How ‘hysteria’ cast a long shadow on women’s healthcare that still resonates

By Jules Murtha | Fact-checked by Barbara Bekiesz
Published September 21, 2022

Key Takeaways

  • “Hysteria,” the Greek-derived term for “wandering uterus,” is a diagnosis formerly assigned to women patients who exhibited symptoms that today might be attributed to dissociation, anxiety, trauma, and personality disorders.

  • At a time when most doctors were male, a diagnosis of hysteria was a way to dismiss women’s health issues, which experts say still occurs today in the form of medical gaslighting.

  • To counter modern-day medical gaslighting, doctors need to take into account all aspects of their female patients’ health—their lifestyle, nutrition, medical history, and symptoms.

“Hysteria,” the Greek-derived term for symptoms of a “wandering uterus,” became a catch-all diagnosis for women in prior generations who experienced a wide range of largely psychological symptoms.

It took until 1980 before hysteria lost its formal DSM recognition, but even so, the dismissing or downplaying of women’s health issues continued. Physicians can avoid falling into this trap by considering the whole of their female patients’ medical history and lifestyle.

A brief history of hysteria

What exactly was hysteria, and what were its key symptoms?

The centuries-old notion that women can be “hysterical” is one that even Hippocrates subscribed to. According to an article published by the American Journal of Psychiatry, hysteria was associated with the presence of a uterus.[]

This “condition” manifested in a variety of symptoms that ranged from psychological to medical. In modern terms, such symptoms would be considered as pertaining to trauma, anxiety, dissociation, and personality disorders.

It was not uncommon for doctors (who were, for a time, almost universally male) to diagnose women with hysteria whenever they’d display “inappropriate” emotions, too. Sexual desire, anger, and anxiety were all commonly attributed to hysteria.

Some clinicians may see the relationship between the history of hysteria and how women’s emotions are treated today.

“How often does a woman get angry, only to be asked if she’s about to get her period?” said Stephanie Trentacoste McNally, MD, in an article published by Northwell Health.[] “How often does a perimenopausal woman go to her doctor’s office to complain about weight gain, only to be told that it’s related to hormones?"

"Our hormones aren’t making us anxious or upset—these condescending attitudes are."

Stephanie Trentacoste McNally, MD

Medical gaslighting puts women at risk

The act of attributing a woman’s health issues to hysteria is now understood by medical scholars to be a form of gaslighting. Doctors engage in medical gaslighting today by dismissing women’s symptoms, or assuming there’s an emotional root cause instead of a physical one, as noted in an article published by the Canadian Family Physician.[]

Aside from the element of psychological abuse in such behavior, there are real consequences for women whose symptoms are downplayed or unaddressed.

One study published by PNAS, for instance, looked at why women are more likely than men to die of traumatic health episodes (such as AMI).[]

Researchers gathered data pertaining to patients admitted to the ED in Florida from 1991–2010. They noted the patients’ diagnosis, gender, and if the physician treating them was of the same gender or not. Results showed that women who were treated by male doctors were less likely to survive AMI.

This study’s findings highlight the survival cost of gender bias in medical practice and the implications of considering certain conditions (like heart disease) as male-centric. Female patients may pay the price.

Addressing medical gaslighting

How can you break the culturally ingrained habit of dismissing women’s health issues? Experts say one way to achieve this is by being as thorough as possible in the exam room.

At the Katz Institute for Women’s Health, explained Bella R. Grossman, MD, PhD, in an interview with Northwell Health, “We have integrated programs that take all aspects of a woman into account—her medical history, symptoms, nutrition, and other lifestyle factors.”

"When women are treated by integrated teams, they are much less likely to have their complaints treated as solely ‘emotional.’"

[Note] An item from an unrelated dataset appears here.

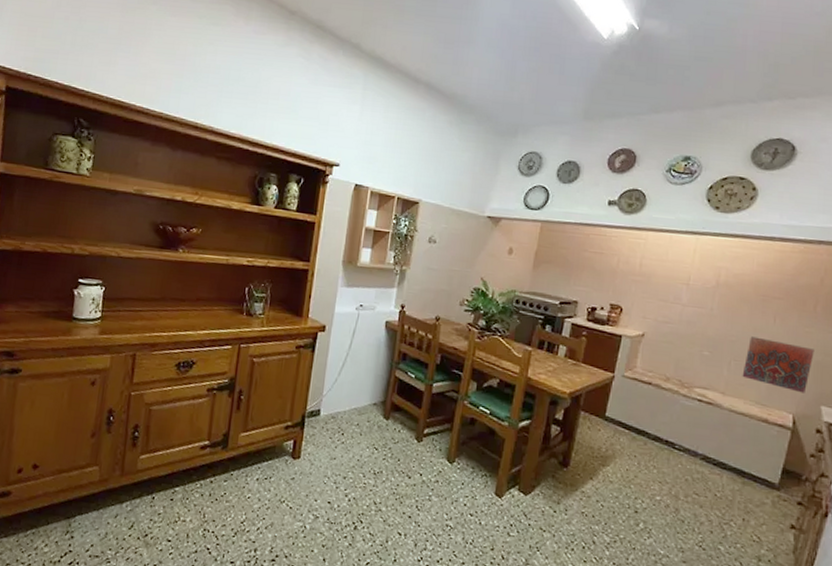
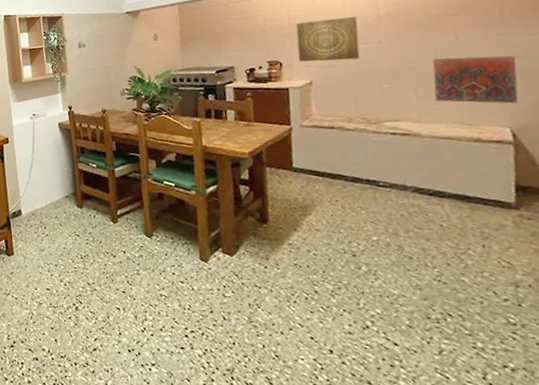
wall art: none [638,272,699,321] -> present [296,16,360,62]

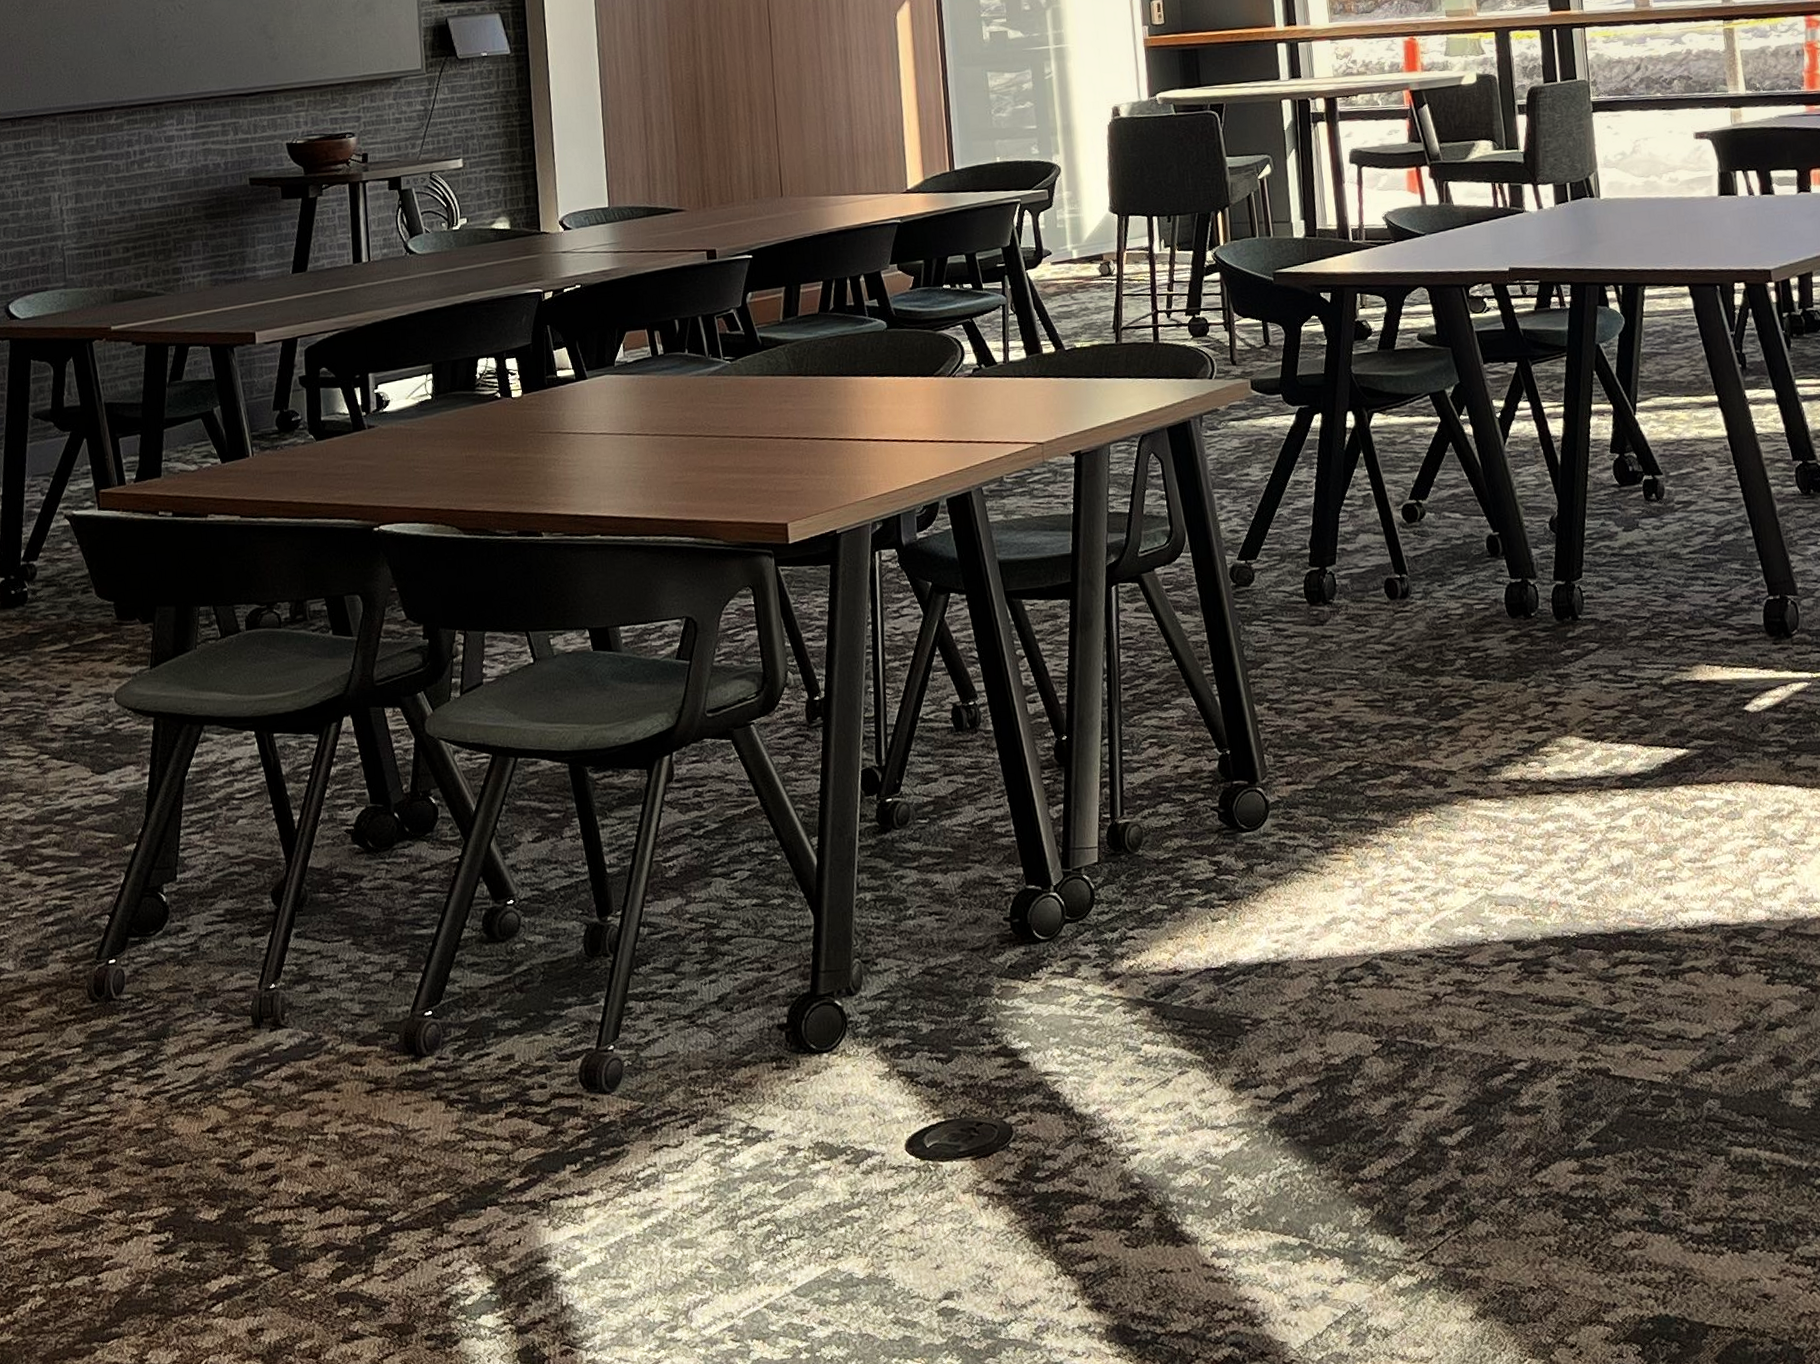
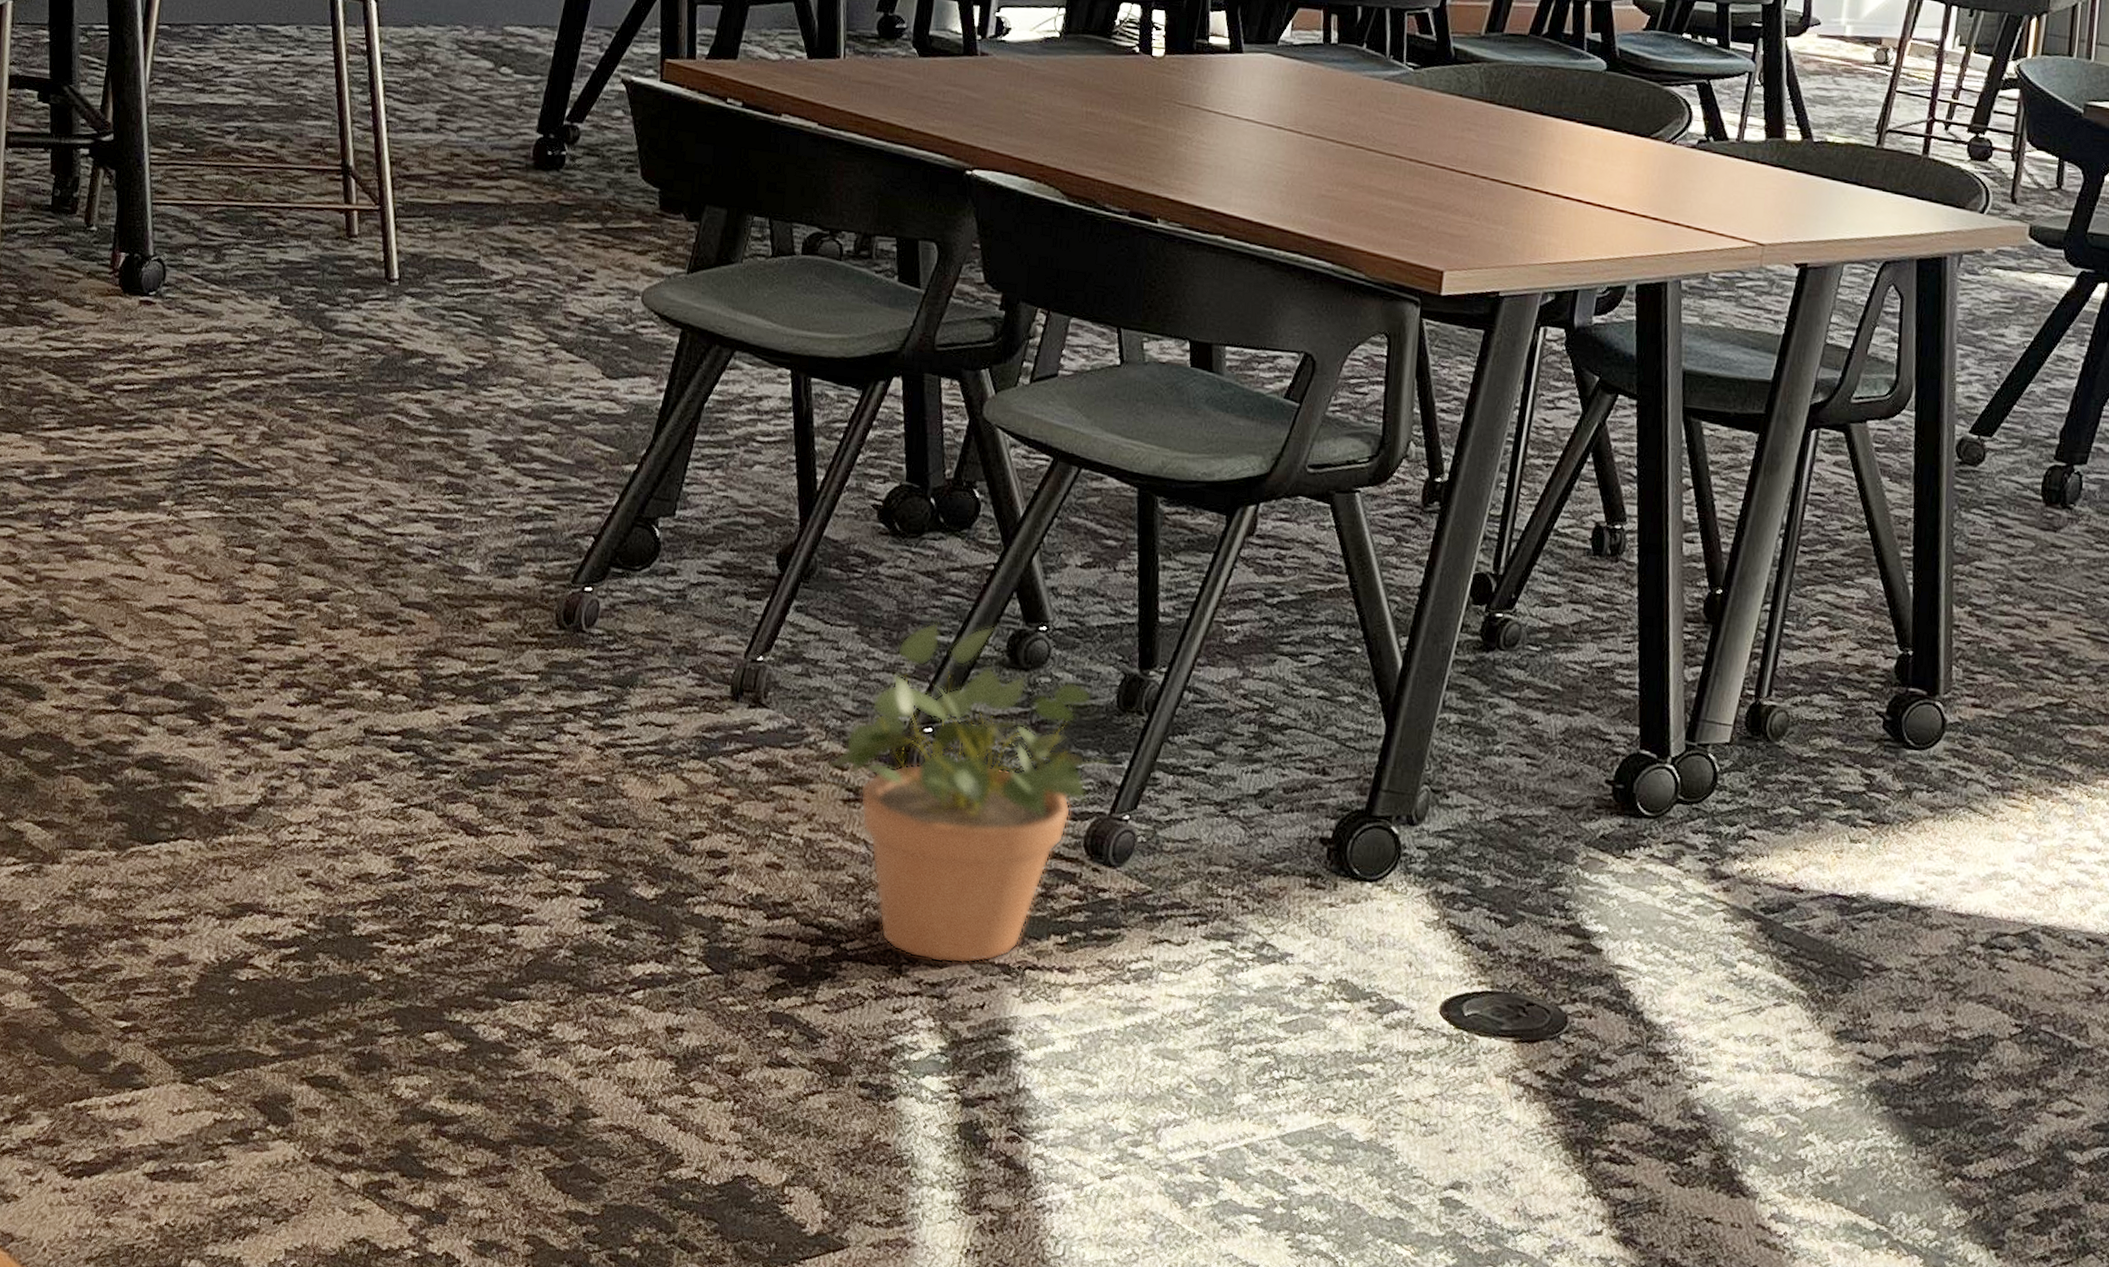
potted plant: none [345,910,587,1214] -> present [823,621,1108,964]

Bella R. Grossman, MD, PhD

Making an effort to see the bigger picture of a female patient’s health and lifestyle helps doctors abandon the “one size fits all” approach to disease management. In revising their approach to diagnosis and treatment, they can be guided by emerging evidence that shows how gender and sex affect different illnesses.

Finally, it is important to empower your female patients to take part in their treatment-planning process.

“Medicine and care plans should be a careful dialogue between a provider and the patient,” Dr. Trentacoste McNally told Northwell Health. “I think this helps patients feel empowered because they’re an integral part of the management process.”

What this means for you

Women have historically been diagnosed with “hysteria” for symptoms that nowadays would qualify as specific disorders. The hysteria diagnosis effectively dismissed women’s health concerns—an issue that still persists as gaslighting. You can avoid this by fully addressing female patients’ medical history, symptoms, lifestyle, and nutrition. You may also encourage female patients to take part in their own treatment planning.